Task objective: Which of the lines in the records below hold the string "Facility"? Copy every one of them.

[Dataset entries]
════════════════

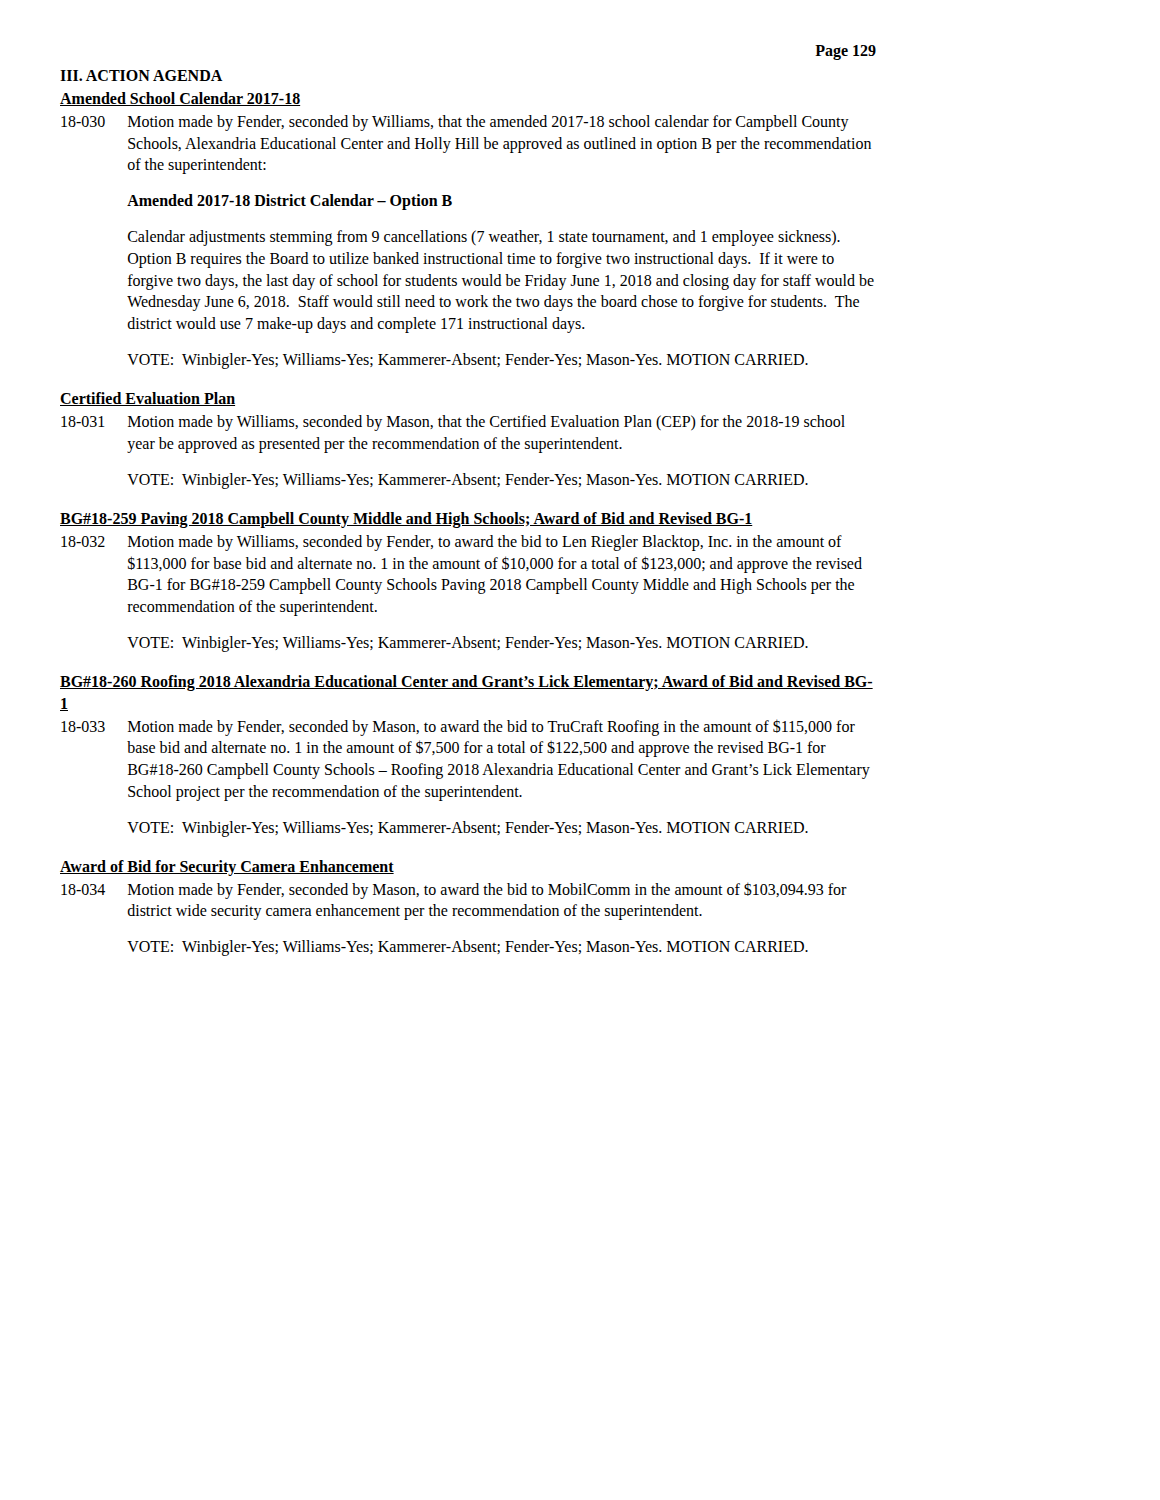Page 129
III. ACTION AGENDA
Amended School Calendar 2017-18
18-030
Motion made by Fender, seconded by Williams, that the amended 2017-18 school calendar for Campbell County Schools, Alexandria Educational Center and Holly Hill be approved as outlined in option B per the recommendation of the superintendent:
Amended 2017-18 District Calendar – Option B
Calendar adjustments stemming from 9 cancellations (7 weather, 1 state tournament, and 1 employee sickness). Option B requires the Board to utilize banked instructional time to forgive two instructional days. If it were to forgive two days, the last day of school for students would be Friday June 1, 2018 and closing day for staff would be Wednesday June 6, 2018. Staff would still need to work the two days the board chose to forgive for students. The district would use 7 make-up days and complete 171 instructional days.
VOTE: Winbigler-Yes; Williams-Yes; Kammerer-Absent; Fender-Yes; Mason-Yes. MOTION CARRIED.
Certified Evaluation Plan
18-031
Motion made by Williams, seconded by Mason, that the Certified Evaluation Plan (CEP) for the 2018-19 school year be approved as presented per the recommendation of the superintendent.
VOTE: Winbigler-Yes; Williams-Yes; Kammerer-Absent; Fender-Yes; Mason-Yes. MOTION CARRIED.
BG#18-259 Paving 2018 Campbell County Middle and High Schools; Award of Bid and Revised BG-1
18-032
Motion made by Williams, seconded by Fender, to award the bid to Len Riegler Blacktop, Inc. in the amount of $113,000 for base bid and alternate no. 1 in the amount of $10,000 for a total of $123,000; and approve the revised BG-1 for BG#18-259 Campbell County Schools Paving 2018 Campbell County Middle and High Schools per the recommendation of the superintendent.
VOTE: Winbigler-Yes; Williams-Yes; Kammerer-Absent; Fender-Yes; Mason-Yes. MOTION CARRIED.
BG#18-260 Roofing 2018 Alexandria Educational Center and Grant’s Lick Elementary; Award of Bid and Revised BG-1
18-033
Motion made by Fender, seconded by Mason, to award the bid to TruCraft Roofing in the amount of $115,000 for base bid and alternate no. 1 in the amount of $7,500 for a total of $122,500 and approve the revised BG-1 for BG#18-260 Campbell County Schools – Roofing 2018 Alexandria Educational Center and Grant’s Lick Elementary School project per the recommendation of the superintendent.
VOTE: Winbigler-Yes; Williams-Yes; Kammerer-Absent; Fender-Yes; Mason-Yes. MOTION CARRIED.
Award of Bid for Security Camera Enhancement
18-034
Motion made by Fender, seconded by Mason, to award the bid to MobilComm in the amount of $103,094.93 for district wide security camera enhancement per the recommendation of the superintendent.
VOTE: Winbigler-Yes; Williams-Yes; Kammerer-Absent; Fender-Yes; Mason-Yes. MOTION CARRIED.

════════════════

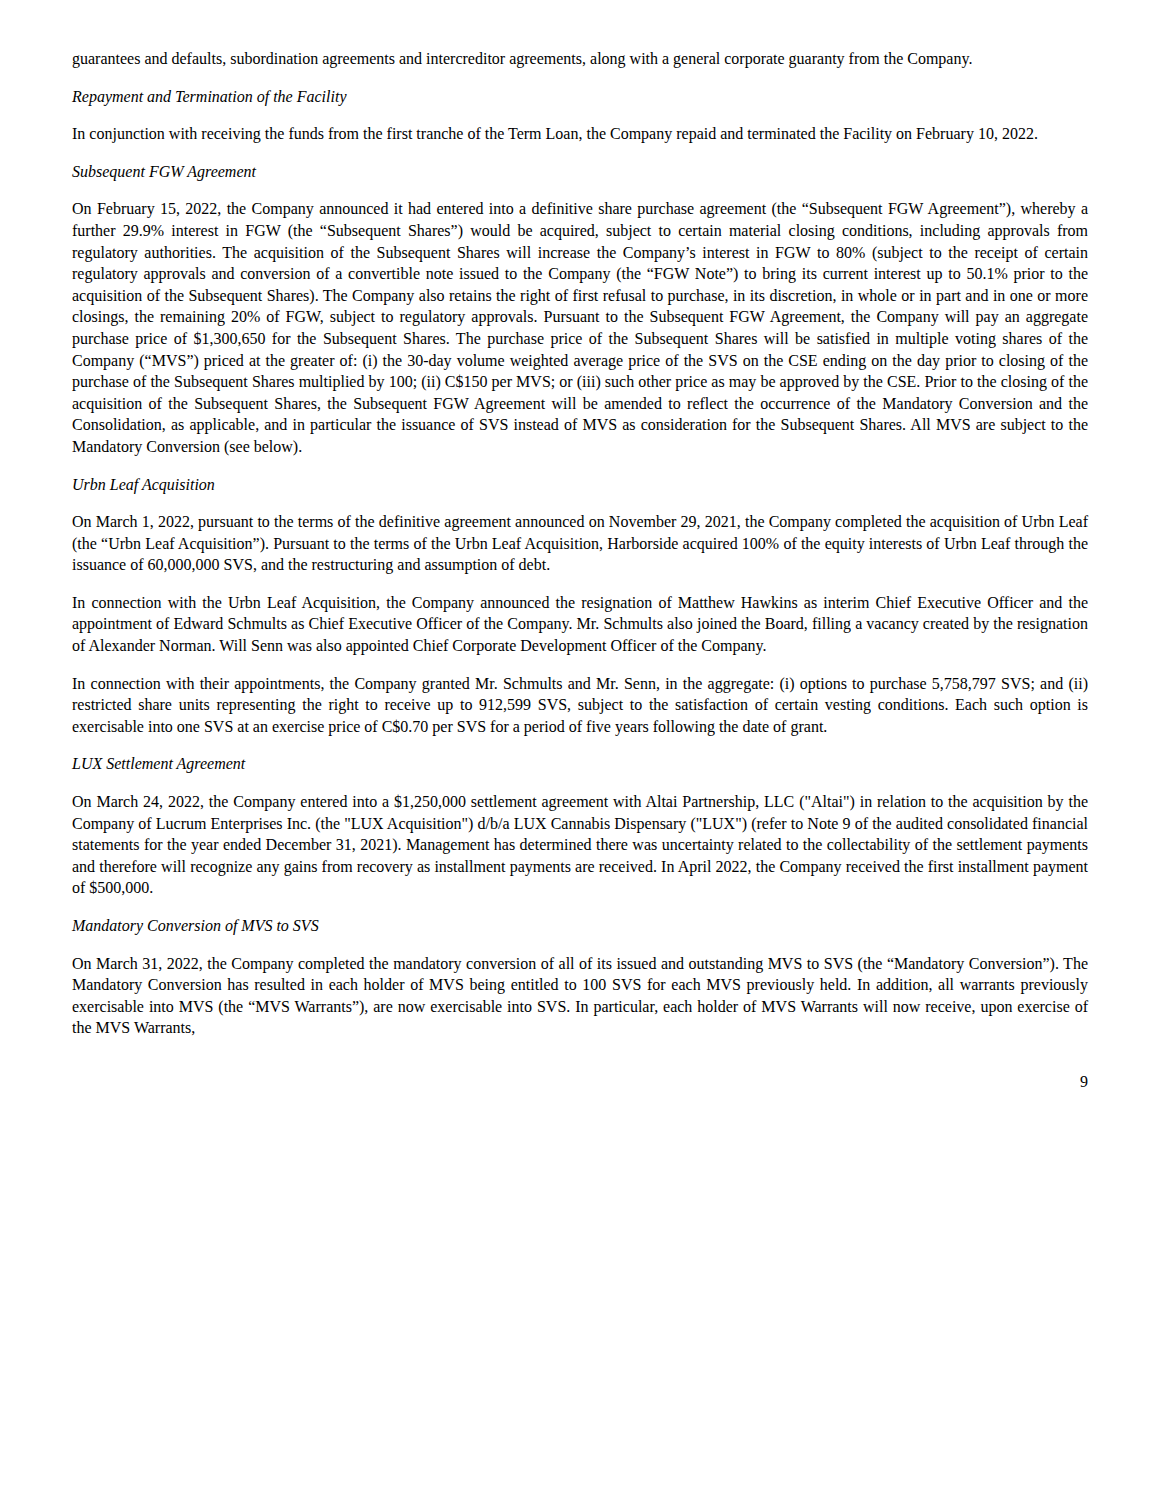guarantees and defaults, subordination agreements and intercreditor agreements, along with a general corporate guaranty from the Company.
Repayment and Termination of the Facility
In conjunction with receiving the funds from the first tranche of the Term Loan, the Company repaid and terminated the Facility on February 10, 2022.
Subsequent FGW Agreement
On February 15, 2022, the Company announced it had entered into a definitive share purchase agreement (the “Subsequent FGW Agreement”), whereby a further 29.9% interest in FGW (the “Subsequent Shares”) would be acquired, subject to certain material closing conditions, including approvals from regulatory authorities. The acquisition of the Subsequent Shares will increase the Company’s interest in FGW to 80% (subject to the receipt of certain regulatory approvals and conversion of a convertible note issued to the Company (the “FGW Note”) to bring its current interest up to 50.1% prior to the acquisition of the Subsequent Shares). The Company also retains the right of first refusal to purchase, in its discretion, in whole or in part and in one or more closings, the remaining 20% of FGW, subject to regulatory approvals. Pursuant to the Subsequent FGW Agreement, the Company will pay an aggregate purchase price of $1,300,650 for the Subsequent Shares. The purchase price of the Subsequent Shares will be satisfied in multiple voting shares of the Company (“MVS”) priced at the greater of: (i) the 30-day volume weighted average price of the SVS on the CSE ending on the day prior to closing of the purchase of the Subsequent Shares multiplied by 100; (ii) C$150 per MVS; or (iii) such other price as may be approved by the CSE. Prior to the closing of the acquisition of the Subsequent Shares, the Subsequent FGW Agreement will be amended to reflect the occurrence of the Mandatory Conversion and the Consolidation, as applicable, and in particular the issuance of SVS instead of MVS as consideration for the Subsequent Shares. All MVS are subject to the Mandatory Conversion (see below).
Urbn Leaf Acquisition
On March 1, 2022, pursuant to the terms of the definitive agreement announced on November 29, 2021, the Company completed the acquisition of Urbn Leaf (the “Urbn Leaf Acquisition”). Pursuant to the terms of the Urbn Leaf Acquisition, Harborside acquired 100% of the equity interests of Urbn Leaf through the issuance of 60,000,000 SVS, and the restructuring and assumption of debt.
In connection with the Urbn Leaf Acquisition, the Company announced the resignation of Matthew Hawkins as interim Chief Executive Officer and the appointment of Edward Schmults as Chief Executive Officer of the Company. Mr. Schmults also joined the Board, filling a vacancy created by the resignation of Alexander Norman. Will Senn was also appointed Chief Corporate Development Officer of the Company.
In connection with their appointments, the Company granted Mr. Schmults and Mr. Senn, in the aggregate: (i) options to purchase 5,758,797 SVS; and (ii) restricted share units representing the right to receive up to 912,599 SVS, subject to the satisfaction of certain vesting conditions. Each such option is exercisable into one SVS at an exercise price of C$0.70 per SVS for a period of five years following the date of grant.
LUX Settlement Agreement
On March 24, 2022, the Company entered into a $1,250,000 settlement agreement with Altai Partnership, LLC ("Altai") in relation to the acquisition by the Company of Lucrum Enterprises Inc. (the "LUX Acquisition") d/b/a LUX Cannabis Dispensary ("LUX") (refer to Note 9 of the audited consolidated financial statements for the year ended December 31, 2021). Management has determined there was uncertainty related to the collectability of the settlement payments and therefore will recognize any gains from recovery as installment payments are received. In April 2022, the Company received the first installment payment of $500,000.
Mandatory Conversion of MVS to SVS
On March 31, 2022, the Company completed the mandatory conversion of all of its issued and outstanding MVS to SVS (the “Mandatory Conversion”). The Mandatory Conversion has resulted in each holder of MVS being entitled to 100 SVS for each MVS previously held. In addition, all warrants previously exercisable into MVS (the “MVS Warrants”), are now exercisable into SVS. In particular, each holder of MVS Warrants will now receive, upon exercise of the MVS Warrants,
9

════════════════

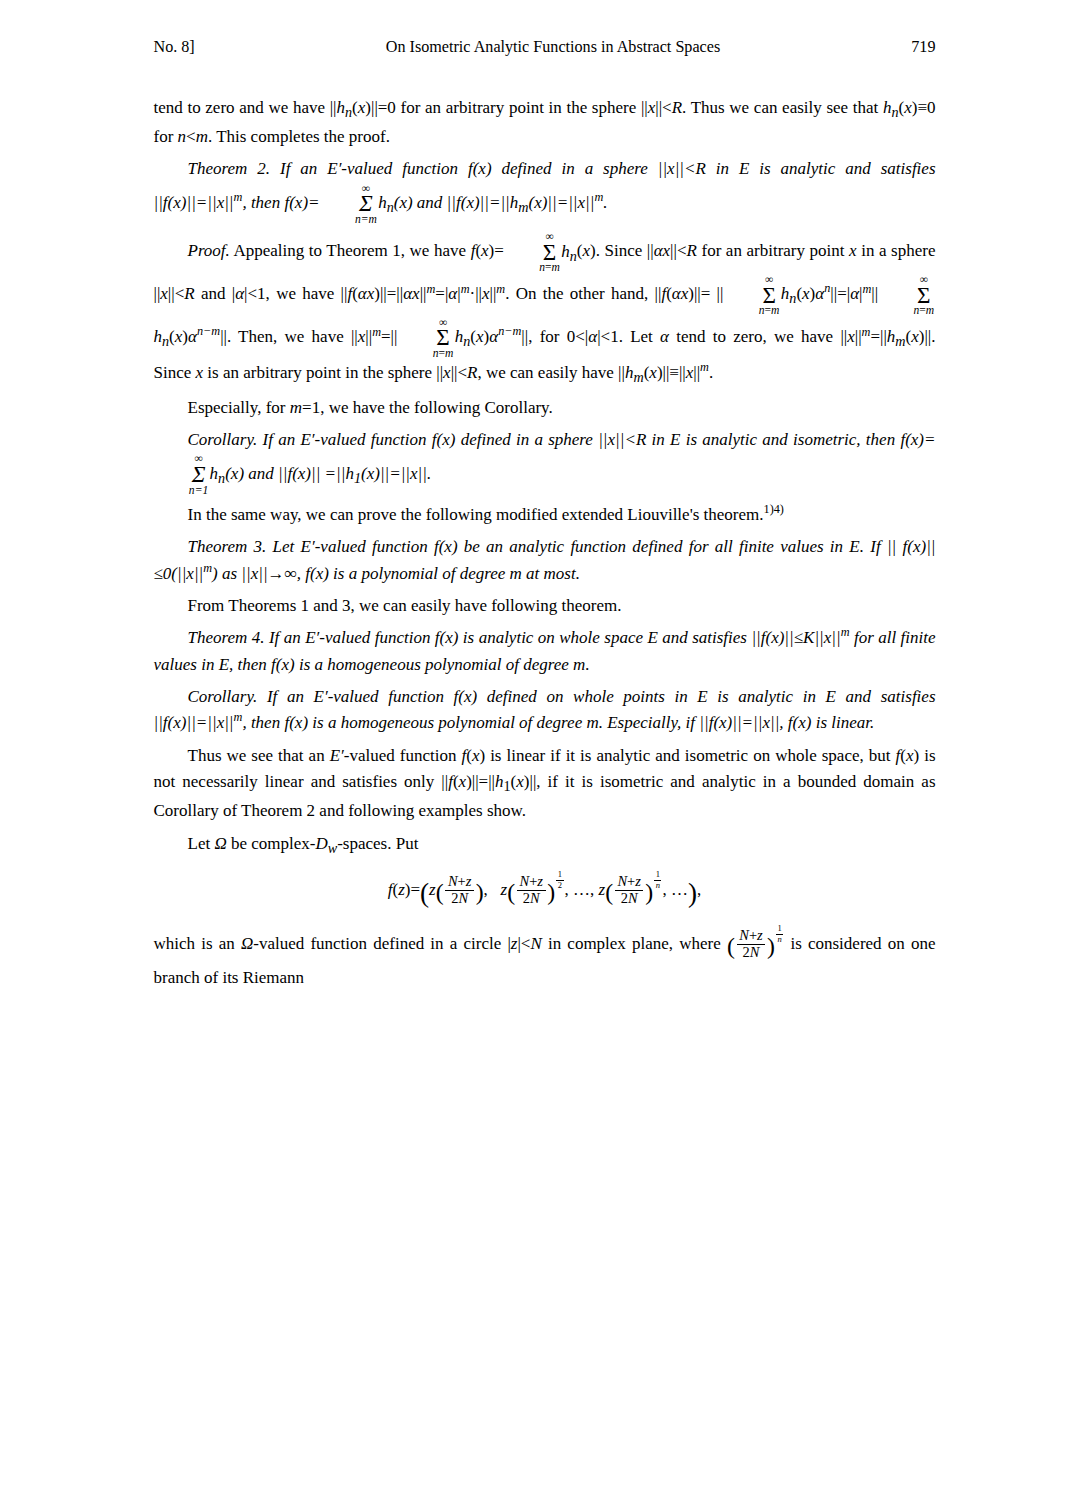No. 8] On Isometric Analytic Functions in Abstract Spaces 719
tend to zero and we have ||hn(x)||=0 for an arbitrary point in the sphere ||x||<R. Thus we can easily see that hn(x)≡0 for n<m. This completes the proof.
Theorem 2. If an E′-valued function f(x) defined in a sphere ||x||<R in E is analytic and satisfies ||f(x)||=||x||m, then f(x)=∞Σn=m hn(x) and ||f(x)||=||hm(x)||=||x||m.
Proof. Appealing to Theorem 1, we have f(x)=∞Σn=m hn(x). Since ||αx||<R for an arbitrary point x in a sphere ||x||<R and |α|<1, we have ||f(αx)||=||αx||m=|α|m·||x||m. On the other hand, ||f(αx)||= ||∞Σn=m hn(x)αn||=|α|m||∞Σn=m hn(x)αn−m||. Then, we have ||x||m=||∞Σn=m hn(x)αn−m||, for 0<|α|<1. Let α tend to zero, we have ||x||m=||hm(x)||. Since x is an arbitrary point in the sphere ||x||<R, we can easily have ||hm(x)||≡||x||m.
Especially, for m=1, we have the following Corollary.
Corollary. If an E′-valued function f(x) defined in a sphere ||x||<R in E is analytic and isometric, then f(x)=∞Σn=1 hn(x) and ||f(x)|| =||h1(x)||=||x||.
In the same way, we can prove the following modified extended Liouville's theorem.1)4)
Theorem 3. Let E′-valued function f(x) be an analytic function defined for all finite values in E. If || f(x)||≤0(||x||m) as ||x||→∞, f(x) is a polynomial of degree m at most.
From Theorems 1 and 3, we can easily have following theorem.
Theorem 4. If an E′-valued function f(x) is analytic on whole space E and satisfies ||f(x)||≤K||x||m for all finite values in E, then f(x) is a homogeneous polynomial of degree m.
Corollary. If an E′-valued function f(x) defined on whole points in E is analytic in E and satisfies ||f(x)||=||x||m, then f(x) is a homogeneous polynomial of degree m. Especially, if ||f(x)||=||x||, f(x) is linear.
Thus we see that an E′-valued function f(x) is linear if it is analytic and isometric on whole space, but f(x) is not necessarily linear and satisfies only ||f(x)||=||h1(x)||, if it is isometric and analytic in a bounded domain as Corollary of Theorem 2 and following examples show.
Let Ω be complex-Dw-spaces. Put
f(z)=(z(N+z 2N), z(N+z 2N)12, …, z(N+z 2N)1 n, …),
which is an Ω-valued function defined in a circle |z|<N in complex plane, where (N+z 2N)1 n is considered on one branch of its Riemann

════════════════

Your response:
Repayment and Termination of the Facility
In conjunction with receiving the funds from the first tranche of the Term Loan, the Company repaid and terminated the Facility on February 10, 2022.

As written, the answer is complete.